Workspace Isolation and Security
One of the most important features of workspaces is complete isolation. This means that resources in one workspace cannot access or interfere with resources in another workspace.
What Isolation Means
Workspace isolation provides several critical security and organizational benefits:
Resource isolation - MCP servers and tools in one workspace cannot access or see resources in another workspace. This means you can safely have development and production workspaces in the same organization without worrying about accidental cross-contamination.
API key isolation - API keys from one workspace cannot be used to access MCP servers in another workspace. This ensures that if an API key is compromised, the damage is limited to that specific workspace.
Secret isolation - Secrets stored in one workspace are completely inaccessible to tools in other workspaces. This means you can use different credentials for development and production without any risk of mixing them up.
Member access control - You can grant team members access to specific workspaces. Someone might have access to a "Development" workspace but not the "Production" workspace, providing fine-grained access control.
Why Isolation Matters
Isolation is crucial for:
Security - If one workspace is compromised, others remain secure
Environment separation - Development work can't accidentally affect production
Client separation - If you're building tools for multiple clients, each client's data and tools are completely isolated
Testing - You can test new tools in a separate workspace without affecting existing tools
Compliance - Isolation helps meet regulatory requirements for data separation
Workspace Members and Access Control
While team members belong to the organization, you can control which workspaces each member has access to.
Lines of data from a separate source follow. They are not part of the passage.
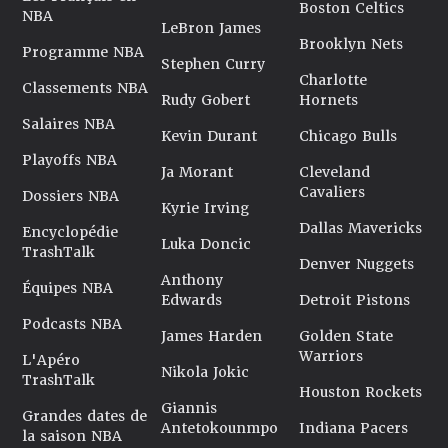
Boston Celtics
NBA
LeBron James
Brooklyn Nets
Programme NBA
Stephen Curry
Charlotte
Classements NBA
Rudy Gobert
Hornets
Salaires NBA
Kevin Durant
Chicago Bulls
Playoffs NBA
Ja Morant
Cleveland
Cavaliers
Dossiers NBA
Kyrie Irving
Dallas Mavericks
Encyclopédie
Luka Doncic
TrashTalk
Denver Nuggets
Anthony
Équipes NBA
Edwards
Detroit Pistons
Podcasts NBA
James Harden
Golden State
Warriors
L'Apéro
Nikola Jokic
TrashTalk
Houston Rockets
Giannis
Grandes dates de
Antetokounmpo
Indiana Pacers
la saison NBA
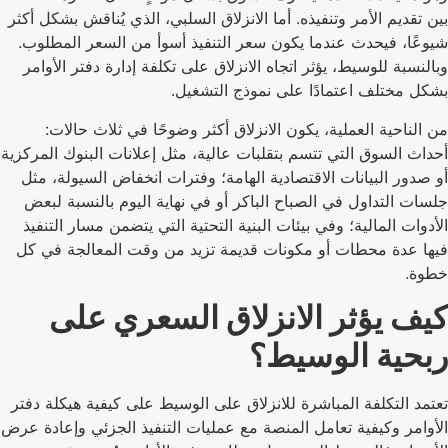
بين تقديم الأمر وتنفيذه. أما الانزلاق السلبي، الذي يُناقش بشكل أكثر
شيوعًا، فيحدث عندما يكون سعر التنفيذ أسوأ من السعر المطلوب.
وبالنسبة للوسيط، يؤثر اتجاه الانزلاق على تكلفة إدارة دفتر الأوامر
بشكل مختلف اعتمادًا على نموذج التشغيل.
من الناحية العملية، يكون الانزلاق أكثر وضوحًا في ثلاث حالات:
أحداث السوق التي تتسم بتقلبات عالية، مثل إعلانات البنوك المركزية
أو صدور البيانات الاقتصادية الهامة؛ وفترات انخفاض السيولة، مثل
جلسات التداول في الصباح الباكر أو في نهاية اليوم بالنسبة لبعض
الأدوات المالية؛ وفي بيئات البنية التحتية التي يتضمن مسار التنفيذ
فيها عدة محطات أو مكونات قديمة تزيد من وقت المعالجة في كل
خطوة.
كيف يؤثر الانزلاق السعري على
ربحية الوسيط؟
تعتمد التكلفة المباشرة للانزلاق على الوسيط على كيفية هيكلة دفتر
الأوامر وكيفية تعامل المنصة مع عمليات التنفيذ الجزئي وإعادة عرض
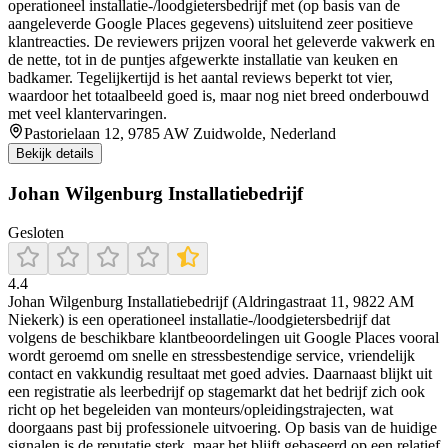
operationeel installatie-/loodgietersbedrijf met (op basis van de
aangeleverde Google Places gegevens) uitsluitend zeer positieve
klantreacties. De reviewers prijzen vooral het geleverde vakwerk en
de nette, tot in de puntjes afgewerkte installatie van keuken en
badkamer. Tegelijkertijd is het aantal reviews beperkt tot vier,
waardoor het totaalbeeld goed is, maar nog niet breed onderbouwd
met veel klantervaringen.
Pastorielaan 12, 9785 AW Zuidwolde, Nederland
Bekijk details
Johan Wilgenburg Installatiebedrijf
Gesloten
4.4
Johan Wilgenburg Installatiebedrijf (Aldringastraat 11, 9822 AM
Niekerk) is een operationeel installatie-/loodgietersbedrijf dat
volgens de beschikbare klantbeoordelingen uit Google Places vooral
wordt geroemd om snelle en stressbestendige service, vriendelijk
contact en vakkundig resultaat met goed advies. Daarnaast blijkt uit
een registratie als leerbedrijf op stagemarkt dat het bedrijf zich ook
richt op het begeleiden van monteurs/opleidingstrajecten, wat
doorgaans past bij professionele uitvoering. Op basis van de huidige
signalen is de reputatie sterk, maar het blijft gebaseerd op een relatief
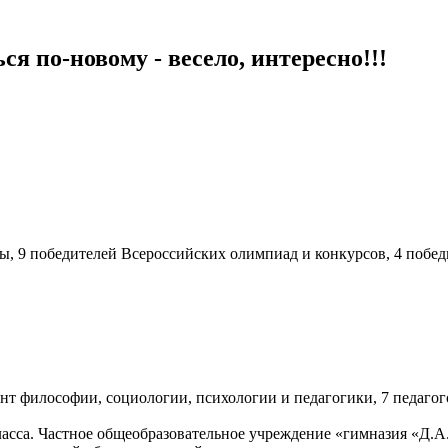
я по-новому - весело, интересно!!!
, 9 победителей Всероссийских олимпиад и конкурсов, 4 побед
ент философии, социологии, психологии и педагогики, 7 педагог
. Частное общеобразовательное учреждение «гимназия «Д.А.Р.»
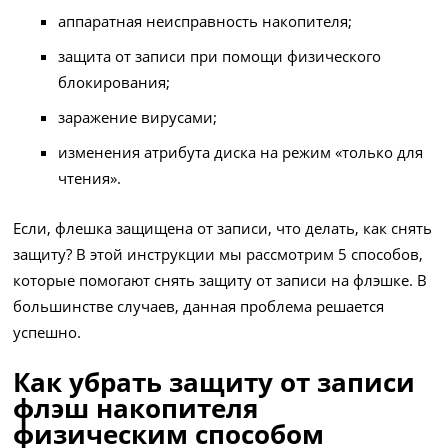
аппаратная неисправность накопителя;
защита от записи при помощи физического
блокирования;
заражение вирусами;
изменения атрибута диска на режим «только для
чтения».
Если, флешка защищена от записи, что делать, как снять
защиту? В этой инструкции мы рассмотрим 5 способов,
которые помогают снять защиту от записи на флэшке. В
большинстве случаев, данная проблема решается
успешно.
Как убрать защиту от записи
флэш накопителя
физическим способом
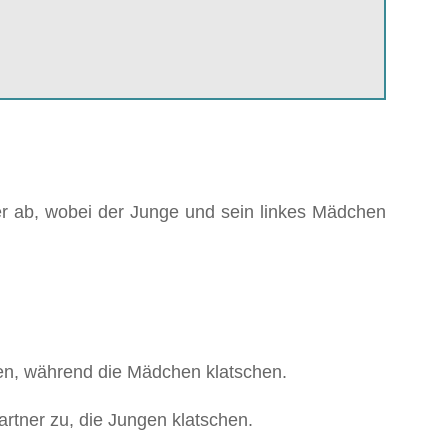
r ab, wobei der Junge und sein linkes Mädchen
ßen, während die Mädchen klatschen.
rtner zu, die Jungen klatschen.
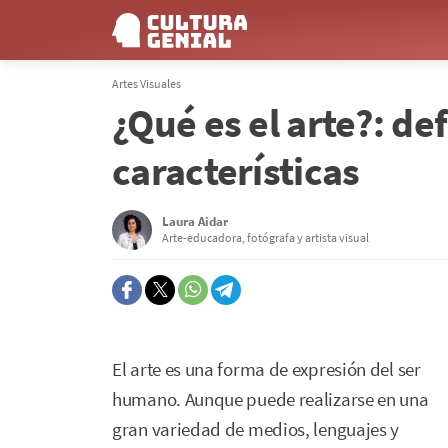
Artes Visuales
¿Qué es el arte?: def
características
Laura Aidar
Arte-educadora, fotógrafa y artista visual
El arte es una forma de expresión del ser
humano. Aunque puede realizarse en una
gran variedad de medios, lenguajes y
This provides fine-grained access control.
How Workspace Access Works
When you invite someone to your organization, they become an organization member with a role (Owner, Admin, or Member). However, you can also control their access to specific workspaces:
Organization Owners and Admins - Typically have access to all workspaces by default
Organization Members - Can be granted access to specific workspaces
Workspace-specific permissions - You can grant someone access to a workspace even if they're a Member at the organization level
Managing Workspace Access
To manage who has access to a workspace:
Navigate to the workspace
Go to workspace settings
Find the "Members" or "Access" section
Add or remove members as needed
This allows you to create workspaces that only specific team members can access, providing additional security and organization.
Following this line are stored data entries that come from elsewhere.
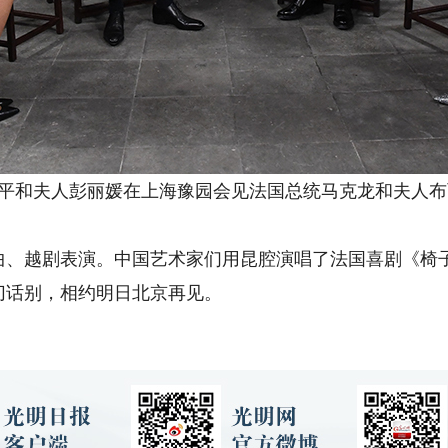
平和夫人彭丽媛在上海豫园会见法国总统马克龙和夫人布丽
越剧表演。中国艺术家们用昆腔演唱了法国喜剧《椅
话别，相约明日北京再见。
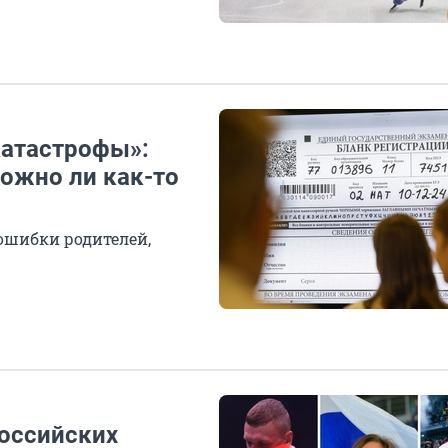
катастрофы»:
ожно ли как-то
 ошибки родителей,
российских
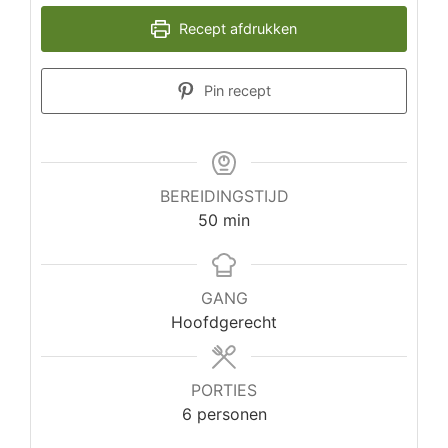
Recept afdrukken
Pin recept
BEREIDINGSTIJD
minuten
50
min
GANG
Hoofdgerecht
PORTIES
6
personen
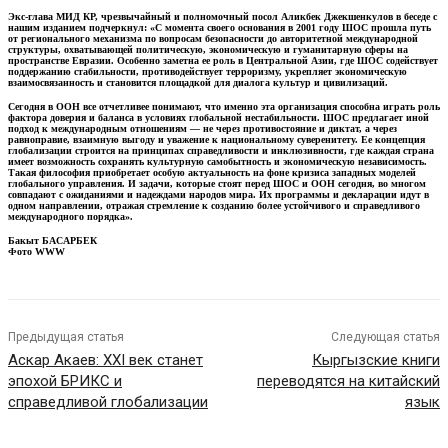
Экс-глава МИД КР, чрезвычайный и полномочный посол Аликбек Джекшенкулов в беседе с
нашим изданием подчеркнул: «С момента своего основания в 2001 году ШОС прошла путь
от регионального механизма по вопросам безопасности до авторитетной международной
структуры, охватывающей политическую, экономическую и гуманитарную сферы на
пространстве Евразии. Особенно заметна ее роль в Центральной Азии, где ШОС содействует
поддержанию стабильности, противодействует терроризму, укрепляет экономическую
взаимосвязанность и становится площадкой для диалога культур и цивилизаций.
Сегодня в ООН все отчетливее понимают, что именно эта организация способна играть роль
фактора доверия и баланса в условиях глобальной нестабильности. ШОС предлагает иной
подход к международным отношениям — не через противостояние и диктат, а через
равноправие, взаимную выгоду и уважение к национальному суверенитету. Ее концепция
глобализации строится на принципах справедливости и инклюзивности, где каждая страна
имеет возможность сохранять культурную самобытность и экономическую независимость.
Такая философия приобретает особую актуальность на фоне кризиса западных моделей
глобального управления. И задачи, которые стоят перед ШОС и ООН сегодня, во многом
совпадают с ожиданиями и надеждами народов мира. Их программы и декларации идут в
одном направлении, отражая стремление к созданию более устойчивого и справедливого
международного порядка».
Бакыт БАСАРБЕК
Фото WWW
Предыдущая статья
Следующая статья
Аскар Акаев: XXI век станет
Кыргызские книги
эпохой БРИКС и
переводятся на китайский
справедливой глобализации
язык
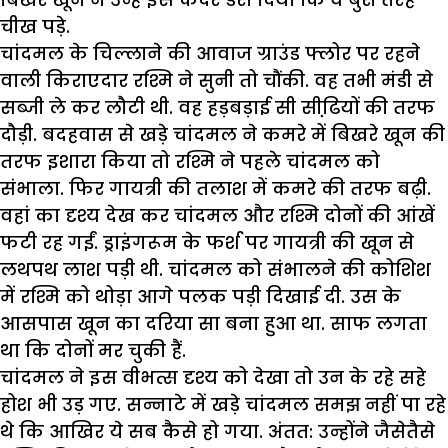
चीख पड़े.
चांदमल के चिल्लाने की आवाज ग्राउंड फ्लोर पर रहने
वाली किराएदार रश्मि ने सुनी तो चौंकी. वह तभी मंडी से
सब्जी ले कर लौटी थी. वह हड़बड़ाई सी सीढि़यों की तरफ
दौड़ी. बदहवास से खड़े चांदमल ने कमरे में बिखरे खून की
तरफ इशारा किया तो रश्मि ने पहले चांदमल को
संभाला. फिर गायत्री की तलाश में कमरे की तरफ बढ़ी.
वहां का दृश्य देख कर चांदमल और रश्मि दोनों की आंखें
फटी रह गईं. ड्राइंगरूम के फर्श पर गायत्री की खून से
लथपथ लाश पड़ी थी. चांदमल को संभालने की कोशिश
में रश्मि को थोड़ा आगे पलक पड़ी दिखाई दी. उस के
आसपास खून का दरिया सा बना हुआ था. साफ लगता
था कि दोनों मर चुकी हैं.
चांदमल ने इस वीभत्स दृश्य को देखा तो उन के रहे सहे
होश भी उड़ गए. सन्नाटे में खड़े चांदमल समझ नहीं पा रहे
थे कि आखिर ये सब कैसे हो गया. अंतत: उन्होंने जैसेतैसे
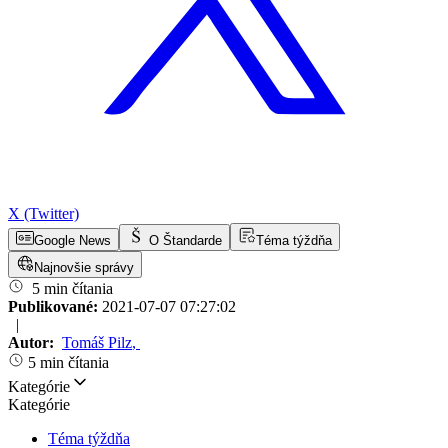
X (Twitter)
Google News
O Štandarde
Téma týždňa
Najnovšie správy
5 min čítania
Publikované:
2021-07-07 07:27:02
|
Autor:
Tomáš Pilz
,
5 min čítania
Kategórie
Kategórie
Téma týždňa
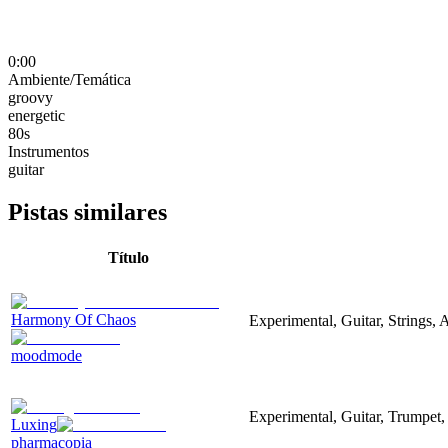
0:00
Ambiente/Temática
groovy
energetic
80s
Instrumentos
guitar
Pistas similares
Título
Harmony Of Chaos
Experimental, Guitar, Strings, A
moodmode
Experimental, Guitar, Trumpet
Luxing
pharmacopia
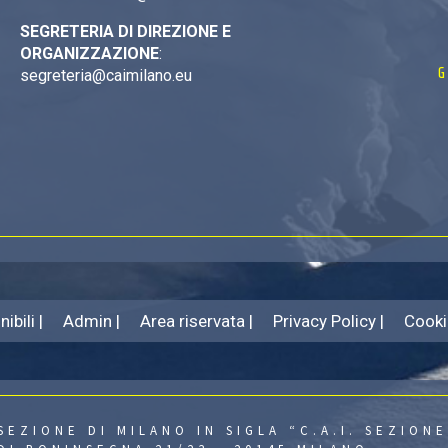
SEGRETERIA DI DIREZIONE E
ORGANIZZAZIONE
:
G
segreteria@caimilano.eu
ibili |
Admin |
Area riservata |
Privacy Policy |
Cooki
SEZIONE DI MILANO IN SIGLA “C.A.I. SEZIONE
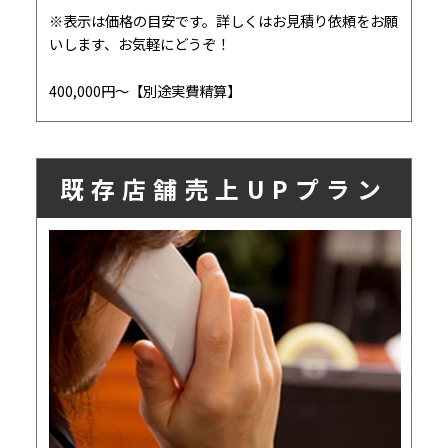
※表示は価格の目安です。詳しくはお見積り依頼をお願
いします、お気軽にどうぞ！
400,000円〜【別途実費精算】
既存店舗売上UPプラン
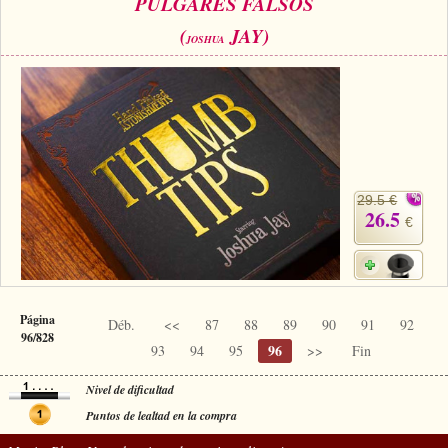
PULGARES FALSOS
(
JAY)
JOSHUA
29.5 €
26.5
€
Página
Déb.
<<
87
88
89
90
91
92
96/828
96
93
94
95
>>
Fin
Nivel de dificultad
Puntos de lealtad en la compra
Best Practices for Workspaces
Use descriptive names - Choose workspace names that clearly indicate their purpose. You'll thank yourself later when you have many workspaces.
Separate environments - Always use separate workspaces for development, staging, and production. Never mix them.
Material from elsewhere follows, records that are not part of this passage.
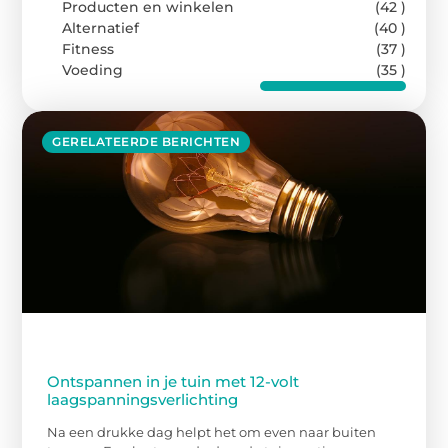
Producten en winkelen
(42 )
Alternatief
(40 )
Fitness
(37 )
Voeding
(35 )
GERELATEERDE BERICHTEN
Ontspannen in je tuin met 12-volt
laagspanningsverlichting
Na een drukke dag helpt het om even naar buiten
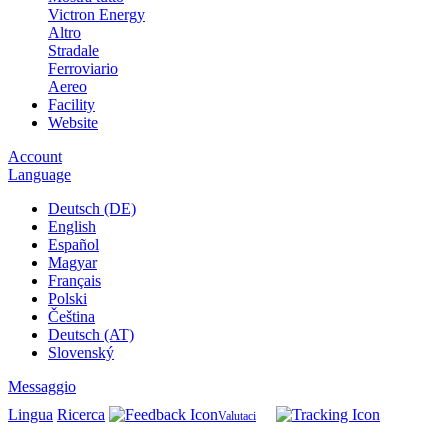
Victron Energy
Altro
Stradale
Ferroviario
Aereo
Facility
Website
Account
Language
Deutsch (DE)
English
Español
Magyar
Français
Polski
Čeština
Deutsch (AT)
Slovenský
Messaggio
Lingua
Ricerca
Valutaci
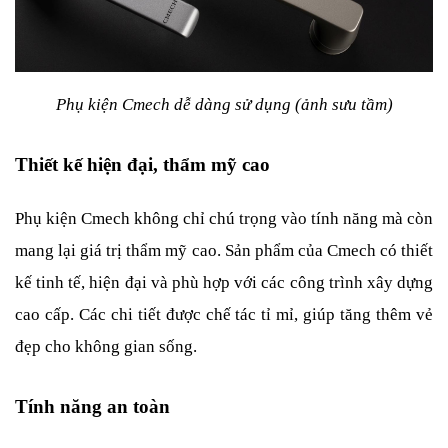
Phụ kiện Cmech dễ dàng sử dụng (ảnh sưu tầm)
Thiết kế hiện đại, thẩm mỹ cao
Phụ kiện Cmech không chỉ chú trọng vào tính năng mà còn 
mang lại giá trị thẩm mỹ cao. Sản phẩm của Cmech có thiết 
kế tinh tế, hiện đại và phù hợp với các công trình xây dựng 
cao cấp. Các chi tiết được chế tác tỉ mỉ, giúp tăng thêm vẻ 
đẹp cho không gian sống.
Tính năng an toàn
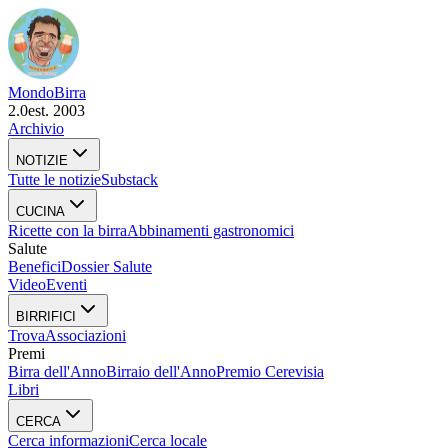
Mondo
Birra
2.0
est. 2003
Archivio
NOTIZIE
Tutte le notizie
Substack
CUCINA
Ricette con la birra
Abbinamenti gastronomici
Salute
Benefici
Dossier Salute
Video
Eventi
BIRRIFICI
Trova
Associazioni
Premi
Birra dell'Anno
Birraio dell'Anno
Premio Cerevisia
Libri
CERCA
Cerca informazioni
Cerca locale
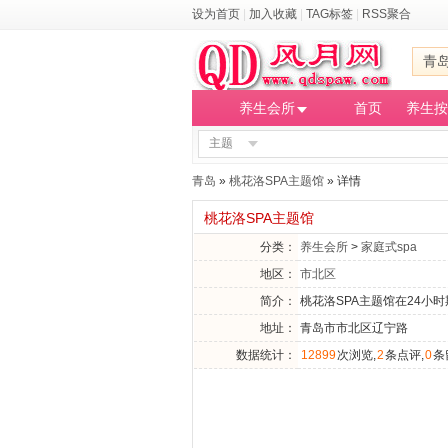
设为首页
|
加入收藏
|
TAG标签
|
RSS聚合
青
养生会所
首页
养生按
主题
青岛
»
桃花洛SPA主题馆
» 详情
桃花洛SPA主题馆
分类：
养生会所
>
家庭式spa
地区：
市北区
简介：
桃花洛SPA主题馆在24小
地址：
青岛市市北区辽宁路
数据统计：
12899
次浏览,
2
条点评,
0
条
Use different secrets per environment - Each workspace should have its own set of secrets. Never share secrets between development and production.
Limit access appropriately - Only give team members access to workspaces they actually need. Use workspace access control as a security feature.
Document workspace purposes - Use descriptions to document what each workspace is for. This helps team members understand the organization.
Regular cleanup - Periodically review your workspaces and archive or delete ones you no longer need.
Monitor usage - Keep an eye on which workspaces are being used and which are dormant. This helps you understand your organization's needs.